[Source excerpt]:
--- START ---

Submitted by Anonymous on
And this is what I see as the fallacy of the EAC federation. Why should other members of the block bi -pass Kenya in the said railway project? Why should Kenya alone be concerned about having a world class port in Mombasa? Instead of taking collective actions to harness the potentials of the EAC as a trading block, we still see a lot of individual country stand alone efforts which in a way are self competing. Connectivity of all EAC countries with a world class port and a good railway and road network will certainly improve trading among the member countries and make the block more relevant. Instead, we hear of other less pressing issues being fast tracked, including for example Monetary Union and Political Federation. Improving regional infrastructure should be priority number one for the EAC.

Submitted by njoro morio on
If Kenya is to be the economic powerhouse that it wants to be especially in the Eastern Africa region, then it must improve the port of Mombasa, improve Kisumu both gateways into Kenya. I agree with the writer, streamline the port, reduce the adverse effects of corruption and unprofessional conduct and lets make the import and export of goods and services as efficient and fast as possible. The thing I have always wondered with Kenya and African as a whole is, these solutions seem so obvious they should not even be pointed out or discussed, the port authority should be on the forefront of ensuring that its port is the most efficient therefore attracting companies from Rwanda and Congo and the greater the business, the more the money for everybody to share. SIMPLE LOGIC!

Submitted by Mukami on
Can Kenya wake up!!!, the leadership which is still stuck in the glory days of yesteryears need to move on. We need decision makers who are nimble, conscientious & able, otherwise we will be left behind & it's harder to catch up than to lead.

Submitted by mildred on
i think as we the landlocked countries of Uganda and others will benefit from this new port in the making because we badly need it. so i guess its needed

Submitted by Dominic on
In addition to the infrastructure development, the other critical piece of this puzzle is improving management systems to cut down the bureaucracy.

Submitted by Anonymous on
so why did the government prefer building Lamu port before actually, making the port of Mombasa bigger and efficient? KPA should not be privatized fully but be made efficient by revamping management,procurement and port procedures that meet international standards.

Submitted by Adam on
I was under the impression that one of the biggest challenges to the Mombasa port in the long run is its geographic limitations. Its relatively shallow depth, narrow channel, etc. While improvements in the governance, logistics and regulations could improve operations, such geologic challenges are permanent. Isn't this the reason for the work going on with the creation of a port north of Lamu (deep water, wide channel)? If Lamu is in the works, does it act as a complement to the Msa port, or does it largely replace it?

--- END ---

[Stated exercise A]:
According to the comments on the port of Mombasa, why does Adam see the port's geographic limitations as a more lasting problem than its governance and logistics?

Recorded data:
--- START ---

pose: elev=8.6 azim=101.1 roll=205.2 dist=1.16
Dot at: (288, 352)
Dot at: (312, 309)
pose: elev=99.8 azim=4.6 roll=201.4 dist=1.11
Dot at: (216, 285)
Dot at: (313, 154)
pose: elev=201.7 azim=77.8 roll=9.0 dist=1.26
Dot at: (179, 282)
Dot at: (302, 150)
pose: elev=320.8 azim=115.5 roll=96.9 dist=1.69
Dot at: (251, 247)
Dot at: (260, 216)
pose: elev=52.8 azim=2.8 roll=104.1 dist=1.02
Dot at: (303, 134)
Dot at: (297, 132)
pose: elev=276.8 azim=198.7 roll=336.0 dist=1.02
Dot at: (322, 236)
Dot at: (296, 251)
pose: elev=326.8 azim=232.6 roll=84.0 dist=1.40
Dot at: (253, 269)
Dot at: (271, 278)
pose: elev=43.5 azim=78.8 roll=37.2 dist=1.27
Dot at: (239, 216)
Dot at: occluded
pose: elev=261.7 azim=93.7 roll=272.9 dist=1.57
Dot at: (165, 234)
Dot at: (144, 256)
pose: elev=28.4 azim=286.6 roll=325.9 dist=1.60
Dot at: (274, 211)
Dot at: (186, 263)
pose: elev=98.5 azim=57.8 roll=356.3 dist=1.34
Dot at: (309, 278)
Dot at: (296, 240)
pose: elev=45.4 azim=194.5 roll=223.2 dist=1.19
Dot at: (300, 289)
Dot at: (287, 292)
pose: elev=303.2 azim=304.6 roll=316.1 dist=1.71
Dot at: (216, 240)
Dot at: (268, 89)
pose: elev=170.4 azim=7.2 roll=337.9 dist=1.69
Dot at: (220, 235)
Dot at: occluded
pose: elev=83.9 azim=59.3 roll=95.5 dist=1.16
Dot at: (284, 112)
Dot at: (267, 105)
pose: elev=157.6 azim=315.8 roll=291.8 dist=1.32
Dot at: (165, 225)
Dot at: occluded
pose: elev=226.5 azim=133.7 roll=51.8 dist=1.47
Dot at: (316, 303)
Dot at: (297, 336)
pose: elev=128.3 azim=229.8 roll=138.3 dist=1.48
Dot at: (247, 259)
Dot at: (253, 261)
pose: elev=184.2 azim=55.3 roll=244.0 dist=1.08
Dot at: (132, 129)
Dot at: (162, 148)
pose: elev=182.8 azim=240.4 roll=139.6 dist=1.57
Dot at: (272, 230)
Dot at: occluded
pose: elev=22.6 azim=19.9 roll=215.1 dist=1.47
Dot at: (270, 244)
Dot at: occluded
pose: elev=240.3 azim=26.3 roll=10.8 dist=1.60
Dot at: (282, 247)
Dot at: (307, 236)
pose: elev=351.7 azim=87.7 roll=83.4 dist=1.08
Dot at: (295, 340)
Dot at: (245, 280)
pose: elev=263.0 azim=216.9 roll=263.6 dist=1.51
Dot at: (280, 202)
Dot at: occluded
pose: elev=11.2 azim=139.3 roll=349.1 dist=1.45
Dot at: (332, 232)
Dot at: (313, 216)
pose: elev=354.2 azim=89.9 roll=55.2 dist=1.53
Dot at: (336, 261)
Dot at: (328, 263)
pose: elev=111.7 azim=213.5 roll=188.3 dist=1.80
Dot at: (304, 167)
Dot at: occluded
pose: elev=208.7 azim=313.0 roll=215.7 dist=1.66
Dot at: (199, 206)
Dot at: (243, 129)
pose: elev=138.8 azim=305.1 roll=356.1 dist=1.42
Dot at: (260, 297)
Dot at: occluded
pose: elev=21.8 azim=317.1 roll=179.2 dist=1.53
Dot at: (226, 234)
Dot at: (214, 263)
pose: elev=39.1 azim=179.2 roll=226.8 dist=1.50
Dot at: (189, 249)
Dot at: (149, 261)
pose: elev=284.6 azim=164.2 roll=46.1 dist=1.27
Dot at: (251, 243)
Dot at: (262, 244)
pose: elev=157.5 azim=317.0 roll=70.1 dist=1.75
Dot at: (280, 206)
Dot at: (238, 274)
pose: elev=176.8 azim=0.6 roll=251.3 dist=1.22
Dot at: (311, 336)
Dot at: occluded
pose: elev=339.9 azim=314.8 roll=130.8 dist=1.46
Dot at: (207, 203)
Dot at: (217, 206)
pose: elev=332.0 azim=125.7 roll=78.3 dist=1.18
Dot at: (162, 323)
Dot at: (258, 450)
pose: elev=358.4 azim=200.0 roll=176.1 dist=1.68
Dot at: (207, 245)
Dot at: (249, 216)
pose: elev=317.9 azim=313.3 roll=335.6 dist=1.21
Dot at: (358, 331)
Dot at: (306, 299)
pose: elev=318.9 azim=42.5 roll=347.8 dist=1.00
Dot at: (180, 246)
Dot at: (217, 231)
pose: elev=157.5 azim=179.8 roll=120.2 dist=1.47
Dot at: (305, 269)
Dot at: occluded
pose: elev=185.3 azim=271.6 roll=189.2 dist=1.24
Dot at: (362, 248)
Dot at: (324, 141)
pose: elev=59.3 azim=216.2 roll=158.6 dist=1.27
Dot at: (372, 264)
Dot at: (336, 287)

--- END ---

[Stated exercise B]:
In the records, swap "dist" for "distance" in the lines starting with the line containing "pose: elev=83.9 azim=59.3 roll=95.5 dist=1.16" and going on through the line containing "Dot at: (149, 261)". Return only those lines, with nothing else changed.

[Correct output A]:
Adam says better governance, logistics and regulations could improve operations. The port's geologic challenges, such as its relatively shallow depth and narrow channel, are permanent.

[Correct output B]:
pose: elev=83.9 azim=59.3 roll=95.5 distance=1.16
Dot at: (284, 112)
Dot at: (267, 105)
pose: elev=157.6 azim=315.8 roll=291.8 distance=1.32
Dot at: (165, 225)
Dot at: occluded
pose: elev=226.5 azim=133.7 roll=51.8 distance=1.47
Dot at: (316, 303)
Dot at: (297, 336)
pose: elev=128.3 azim=229.8 roll=138.3 distance=1.48
Dot at: (247, 259)
Dot at: (253, 261)
pose: elev=184.2 azim=55.3 roll=244.0 distance=1.08
Dot at: (132, 129)
Dot at: (162, 148)
pose: elev=182.8 azim=240.4 roll=139.6 distance=1.57
Dot at: (272, 230)
Dot at: occluded
pose: elev=22.6 azim=19.9 roll=215.1 distance=1.47
Dot at: (270, 244)
Dot at: occluded
pose: elev=240.3 azim=26.3 roll=10.8 distance=1.60
Dot at: (282, 247)
Dot at: (307, 236)
pose: elev=351.7 azim=87.7 roll=83.4 distance=1.08
Dot at: (295, 340)
Dot at: (245, 280)
pose: elev=263.0 azim=216.9 roll=263.6 distance=1.51
Dot at: (280, 202)
Dot at: occluded
pose: elev=11.2 azim=139.3 roll=349.1 distance=1.45
Dot at: (332, 232)
Dot at: (313, 216)
pose: elev=354.2 azim=89.9 roll=55.2 distance=1.53
Dot at: (336, 261)
Dot at: (328, 263)
pose: elev=111.7 azim=213.5 roll=188.3 distance=1.80
Dot at: (304, 167)
Dot at: occluded
pose: elev=208.7 azim=313.0 roll=215.7 distance=1.66
Dot at: (199, 206)
Dot at: (243, 129)
pose: elev=138.8 azim=305.1 roll=356.1 distance=1.42
Dot at: (260, 297)
Dot at: occluded
pose: elev=21.8 azim=317.1 roll=179.2 distance=1.53
Dot at: (226, 234)
Dot at: (214, 263)
pose: elev=39.1 azim=179.2 roll=226.8 distance=1.50
Dot at: (189, 249)
Dot at: (149, 261)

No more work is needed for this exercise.